[YOUR ASSIGNMENT]
Answer these questions from the dm-devel thread below:
(a) What function does sd_ioctl() call as a first step?
(b) Which commit identifier did Mike Snitzer say he meant in place of 21a2807bc3f?
(c) Which ioctls does scsi_verify_blk_ioctl() really care to filter out?

[EXCERPTED PASSAGE]
- - - - -

[dm-devel] IBM request to allow unprivledged ioctls [Was: Revert "dm mpath: fix stalls when handling invalid ioctls"]

Mon Nov 2 15:14:46 UTC 2015

On Mon, Nov 02 2015 at  9:36am -0500,
Hannes Reinecke <hare at suse.de> wrote:

> On 11/02/2015 03:12 PM, Mike Snitzer wrote:
> > On Mon, Nov 02 2015 at  8:56am -0500,
> > Hannes Reinecke <hare at suse.de> wrote:
> > 
> >> On 11/02/2015 02:31 PM, Mike Snitzer wrote:
> >>> On Mon, Nov 02 2015 at  2:28am -0500,
> >>> Hannes Reinecke <hare at suse.de> wrote:
> >>>
> >>>> On 10/31/2015 11:47 PM, Mike Snitzer wrote:
> >>>>>
> >>>>> For Hannes, and in my head, it didn't matter if a future bdev satisfies
> >>>>> the length condition.  I don't think Hannes was trying to guard against
> >>>>> dangerous partition ioctls being issued by udev... but now I _do_
> >>>>> question what exactly _is_ the point of his commit 21a2807bc3f.  Which
> >>>>> invalid ioctls, from udev, did Hannes' change actually disallow?
> >>>>>
> >>>
> >>> FYI, I meant s/21a2807bc3f/a1989b33/
> >>>
> >>>> The reasoning is thus:
> >>>>
> >>>> With the original code we would need to wait for path activation
> >>>> before we would be able to figure out if the ioctl is valid.
> >>>> However, the callback to verify the ioctl is sd_ioctl(), which as
> >>>> a first step calls scsi_verify_ioctl().
> >>>> So my reasoning was that we can as well call scsi_verify_ioctl()
> >>>> early, and allow it to filter out known invalid ioctls.
> >>>> Then we wouldn't need to wait for path activation and return
> >>>> immediately.
> >>>
> >>> Right, I understood that to be your intent.  And it seemed reasonible.
> >>> Unfortuntely, as we now know, scsi_verify_blk_ioctl() only really cares
> >>> to filter out ioctls that are invalid for partitions.
> >>>
> >>> I'm still curious: which ioctls were being issued by udev that your
> >>> commit a1989b33 "fixed" (so udev workers didn't hang)?  Is the right fix
> >>> to modify udev to not issue such ioctls?  What was invalid about the
> >>> udev issued ioctls?

- - - - -

[INFORMATION GIVEN]
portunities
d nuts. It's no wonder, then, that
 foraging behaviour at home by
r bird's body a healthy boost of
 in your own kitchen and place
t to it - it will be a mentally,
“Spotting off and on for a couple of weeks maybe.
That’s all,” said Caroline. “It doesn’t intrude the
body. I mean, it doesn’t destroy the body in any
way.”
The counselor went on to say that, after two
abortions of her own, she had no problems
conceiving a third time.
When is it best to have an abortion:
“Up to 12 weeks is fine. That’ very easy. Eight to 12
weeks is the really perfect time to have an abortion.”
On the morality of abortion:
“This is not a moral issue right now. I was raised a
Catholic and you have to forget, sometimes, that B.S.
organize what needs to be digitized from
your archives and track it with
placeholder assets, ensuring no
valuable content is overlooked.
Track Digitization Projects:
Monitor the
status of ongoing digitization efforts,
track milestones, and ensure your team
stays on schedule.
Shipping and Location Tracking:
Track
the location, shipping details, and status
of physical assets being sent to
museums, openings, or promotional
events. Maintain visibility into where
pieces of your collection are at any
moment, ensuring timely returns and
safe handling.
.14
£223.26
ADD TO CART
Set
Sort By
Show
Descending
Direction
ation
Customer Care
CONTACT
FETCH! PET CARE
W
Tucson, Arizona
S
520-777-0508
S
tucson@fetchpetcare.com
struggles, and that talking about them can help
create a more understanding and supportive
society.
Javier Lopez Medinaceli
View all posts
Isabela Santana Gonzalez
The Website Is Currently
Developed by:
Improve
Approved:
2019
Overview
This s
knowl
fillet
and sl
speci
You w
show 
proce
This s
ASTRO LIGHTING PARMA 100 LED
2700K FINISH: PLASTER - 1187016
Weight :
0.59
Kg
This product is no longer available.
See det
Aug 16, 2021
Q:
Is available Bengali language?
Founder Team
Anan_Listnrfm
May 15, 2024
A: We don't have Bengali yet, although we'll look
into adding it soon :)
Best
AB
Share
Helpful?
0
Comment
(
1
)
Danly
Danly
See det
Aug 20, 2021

- - - - -

[ANSWER TO THE PROBLEM]
(a) scsi_verify_ioctl()
(b) a1989b33
(c) Ioctls that are invalid for partitions.